Background: Diagnostic point-of-care ultrasound (POCUS) is an ACGME requirement in emergency medicine and critical care training programs. Though many POCUS applications are equally relevant to internal medicine (IM), there are no formal guidelines for IM residencies and few faculty use POCUS in their own practice. Hence, the optimal method to teach POCUS to IM residents is unclear. For faculty, the focus has been on immersive POCUS workshops, but the size and breadth of IM residency programs limits the feasibility of a designated POCUS course.
Purpose: To design and evaluate an easily-learned and high-yield POCUS curriculum that could be delivered to residents longitudinally during a clinical rotation.
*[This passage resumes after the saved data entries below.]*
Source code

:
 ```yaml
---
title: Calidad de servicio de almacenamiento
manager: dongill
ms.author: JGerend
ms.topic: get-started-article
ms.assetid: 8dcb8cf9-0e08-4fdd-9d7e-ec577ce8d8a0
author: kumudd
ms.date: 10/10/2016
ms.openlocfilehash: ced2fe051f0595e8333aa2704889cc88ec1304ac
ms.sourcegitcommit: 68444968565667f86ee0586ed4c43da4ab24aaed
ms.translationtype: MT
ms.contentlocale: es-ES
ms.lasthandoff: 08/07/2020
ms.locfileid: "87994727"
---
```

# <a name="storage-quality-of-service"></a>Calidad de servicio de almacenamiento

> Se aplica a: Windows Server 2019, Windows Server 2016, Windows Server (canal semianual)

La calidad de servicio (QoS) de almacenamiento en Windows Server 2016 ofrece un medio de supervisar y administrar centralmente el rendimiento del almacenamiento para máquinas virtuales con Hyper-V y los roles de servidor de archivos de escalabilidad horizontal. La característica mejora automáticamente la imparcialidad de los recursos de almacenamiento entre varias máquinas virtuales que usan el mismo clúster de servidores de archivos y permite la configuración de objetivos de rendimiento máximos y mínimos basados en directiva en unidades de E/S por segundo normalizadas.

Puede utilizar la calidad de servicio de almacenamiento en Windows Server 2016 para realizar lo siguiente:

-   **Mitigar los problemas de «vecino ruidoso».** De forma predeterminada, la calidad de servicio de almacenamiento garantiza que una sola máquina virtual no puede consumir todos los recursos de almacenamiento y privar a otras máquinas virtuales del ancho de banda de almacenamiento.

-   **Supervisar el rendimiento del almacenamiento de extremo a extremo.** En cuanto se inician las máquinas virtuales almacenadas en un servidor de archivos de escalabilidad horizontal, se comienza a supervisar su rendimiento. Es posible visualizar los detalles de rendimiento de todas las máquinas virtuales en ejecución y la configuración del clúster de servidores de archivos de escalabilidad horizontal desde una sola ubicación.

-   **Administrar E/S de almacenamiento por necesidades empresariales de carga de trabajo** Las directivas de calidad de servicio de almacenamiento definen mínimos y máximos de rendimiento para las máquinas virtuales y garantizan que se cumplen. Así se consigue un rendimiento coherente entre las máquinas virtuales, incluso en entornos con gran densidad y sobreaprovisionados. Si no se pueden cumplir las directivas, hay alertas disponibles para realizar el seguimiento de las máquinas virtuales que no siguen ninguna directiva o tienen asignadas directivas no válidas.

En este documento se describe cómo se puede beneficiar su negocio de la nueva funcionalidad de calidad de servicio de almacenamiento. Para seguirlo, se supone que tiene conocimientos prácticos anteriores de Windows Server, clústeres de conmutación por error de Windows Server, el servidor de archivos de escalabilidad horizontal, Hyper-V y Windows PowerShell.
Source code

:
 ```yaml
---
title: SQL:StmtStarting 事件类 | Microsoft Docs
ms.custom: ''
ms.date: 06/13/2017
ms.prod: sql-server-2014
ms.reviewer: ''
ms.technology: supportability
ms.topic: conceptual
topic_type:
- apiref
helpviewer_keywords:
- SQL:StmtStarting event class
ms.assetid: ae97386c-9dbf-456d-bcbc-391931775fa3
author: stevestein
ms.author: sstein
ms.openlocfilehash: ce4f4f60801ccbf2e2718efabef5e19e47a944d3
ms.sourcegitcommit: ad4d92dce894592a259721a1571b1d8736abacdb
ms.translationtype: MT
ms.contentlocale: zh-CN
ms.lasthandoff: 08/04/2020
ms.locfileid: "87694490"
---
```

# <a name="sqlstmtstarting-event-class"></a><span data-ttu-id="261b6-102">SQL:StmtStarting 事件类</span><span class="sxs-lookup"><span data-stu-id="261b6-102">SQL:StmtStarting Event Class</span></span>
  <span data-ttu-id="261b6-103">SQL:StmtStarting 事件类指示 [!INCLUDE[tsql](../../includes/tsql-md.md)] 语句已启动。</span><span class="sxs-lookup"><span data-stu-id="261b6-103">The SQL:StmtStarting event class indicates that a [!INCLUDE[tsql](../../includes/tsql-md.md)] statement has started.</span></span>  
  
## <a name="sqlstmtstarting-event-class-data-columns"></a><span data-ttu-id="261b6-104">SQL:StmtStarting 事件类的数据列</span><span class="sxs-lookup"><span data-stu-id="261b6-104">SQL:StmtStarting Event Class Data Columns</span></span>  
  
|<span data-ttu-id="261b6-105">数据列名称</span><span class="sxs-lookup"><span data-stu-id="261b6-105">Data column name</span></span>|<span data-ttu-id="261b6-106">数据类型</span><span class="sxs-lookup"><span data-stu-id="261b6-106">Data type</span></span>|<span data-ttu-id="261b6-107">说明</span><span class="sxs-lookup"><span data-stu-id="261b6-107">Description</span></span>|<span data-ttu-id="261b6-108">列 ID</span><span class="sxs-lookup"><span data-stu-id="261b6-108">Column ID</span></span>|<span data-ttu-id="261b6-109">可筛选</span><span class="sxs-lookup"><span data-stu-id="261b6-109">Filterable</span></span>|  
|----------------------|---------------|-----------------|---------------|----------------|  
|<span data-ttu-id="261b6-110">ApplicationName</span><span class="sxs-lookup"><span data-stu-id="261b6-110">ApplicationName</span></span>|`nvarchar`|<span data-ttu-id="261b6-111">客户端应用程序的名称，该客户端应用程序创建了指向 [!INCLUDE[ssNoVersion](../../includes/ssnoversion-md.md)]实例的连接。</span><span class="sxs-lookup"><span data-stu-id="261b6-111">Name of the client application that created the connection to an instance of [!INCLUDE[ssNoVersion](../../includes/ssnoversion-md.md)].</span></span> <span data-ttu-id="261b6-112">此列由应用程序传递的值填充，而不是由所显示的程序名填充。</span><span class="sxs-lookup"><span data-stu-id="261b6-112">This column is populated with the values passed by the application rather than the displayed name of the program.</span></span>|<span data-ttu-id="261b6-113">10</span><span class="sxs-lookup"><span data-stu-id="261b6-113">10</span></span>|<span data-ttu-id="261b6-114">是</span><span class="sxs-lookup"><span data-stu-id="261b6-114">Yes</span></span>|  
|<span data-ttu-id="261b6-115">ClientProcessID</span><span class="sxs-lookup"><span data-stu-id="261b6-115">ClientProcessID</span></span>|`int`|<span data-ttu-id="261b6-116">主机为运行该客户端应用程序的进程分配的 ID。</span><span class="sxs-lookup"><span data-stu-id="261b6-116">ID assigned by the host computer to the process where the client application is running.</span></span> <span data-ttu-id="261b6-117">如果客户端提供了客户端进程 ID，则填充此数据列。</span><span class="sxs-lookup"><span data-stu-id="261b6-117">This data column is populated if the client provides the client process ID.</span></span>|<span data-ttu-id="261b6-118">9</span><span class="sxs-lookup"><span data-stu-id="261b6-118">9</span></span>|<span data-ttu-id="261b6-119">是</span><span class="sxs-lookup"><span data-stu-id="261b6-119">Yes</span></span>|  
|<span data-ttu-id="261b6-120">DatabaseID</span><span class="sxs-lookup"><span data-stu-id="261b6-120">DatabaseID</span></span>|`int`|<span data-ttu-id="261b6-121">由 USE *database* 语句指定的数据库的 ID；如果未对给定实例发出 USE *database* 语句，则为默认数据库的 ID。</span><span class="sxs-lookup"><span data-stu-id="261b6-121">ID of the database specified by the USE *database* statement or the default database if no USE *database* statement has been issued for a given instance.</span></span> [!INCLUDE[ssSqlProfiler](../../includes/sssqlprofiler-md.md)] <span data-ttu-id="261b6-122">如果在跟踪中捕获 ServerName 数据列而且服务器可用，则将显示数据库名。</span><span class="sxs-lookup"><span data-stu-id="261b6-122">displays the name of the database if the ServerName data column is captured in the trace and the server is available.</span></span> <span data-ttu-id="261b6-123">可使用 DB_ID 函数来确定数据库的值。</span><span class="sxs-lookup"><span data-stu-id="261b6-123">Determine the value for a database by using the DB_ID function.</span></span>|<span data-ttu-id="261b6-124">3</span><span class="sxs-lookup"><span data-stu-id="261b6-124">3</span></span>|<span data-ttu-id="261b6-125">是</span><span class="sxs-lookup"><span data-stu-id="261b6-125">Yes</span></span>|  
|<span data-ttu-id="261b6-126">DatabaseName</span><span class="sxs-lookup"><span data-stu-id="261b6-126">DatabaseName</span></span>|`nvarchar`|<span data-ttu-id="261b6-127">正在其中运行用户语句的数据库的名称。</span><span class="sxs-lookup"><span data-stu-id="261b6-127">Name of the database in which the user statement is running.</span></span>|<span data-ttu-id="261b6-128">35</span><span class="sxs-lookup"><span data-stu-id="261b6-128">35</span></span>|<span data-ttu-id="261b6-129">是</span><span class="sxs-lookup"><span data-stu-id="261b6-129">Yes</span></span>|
Description: Given the demands of residency, our goal was to design a POCUS curriculum that could be taught in four one-hour sessions, delivered weekly during residents’ month-long inpatient rotations. We intentionally limited the content included in the curriculum to account for the teaching time allocated. We therefore focused the curriculum solely on select exams in volume assessment, chosen out of over 15 exams taught in most IM POCUS courses because they are well-studied, technically straightforward, and valuable on general inpatient medicine. The four sessions included: 1) knobology/jugular venous pressure, 2) inferior vena cava, 3) pulmonary (B-lines, pleural effusions), and 4) review. The first three sessions consisted of 20 minutes of didactics followed by directed POCUS on pre-identified and consented hospitalized patients, and the final session was spent on skill development entirely at the bedside. Each session was led by a faculty member trained in the curriculum and consisted of three to five resident learners.
We piloted the POCUS curriculum on a single general medicine team over three month-long rotations. At the end of each month, all IM residents (including those rotating on the intervention team and those on control/non-intervention teams) were surveyed on levels of comfort with POCUS, frequency of POCUS use, and factual knowledge (i.e. ability to identify key pathology on still ultrasound images). Residents who rotated on the intervention teams reported greater POCUS comfort, use, and knowledge (Figure).
Conclusions: POCUS is increasingly recognized as an effective tool in IM, but the time required to reach proficiency in its vast applications is a barrier to training residents. By choosing focused content, we successfully delivered a longitudinal curriculum within the timeframe of a clinical resident rotation. Using real-time patient applications of POCUS allowed both for learner skill development and garnered buy-in on the value of POCUS in the clinical setting, maximizing key principles of adult learning theory. By increasing portable ultrasound equipment and training a small group of core faculty, we hope to expand this pilot so that it becomes integrated into all IM resident inpatient medicine rotations.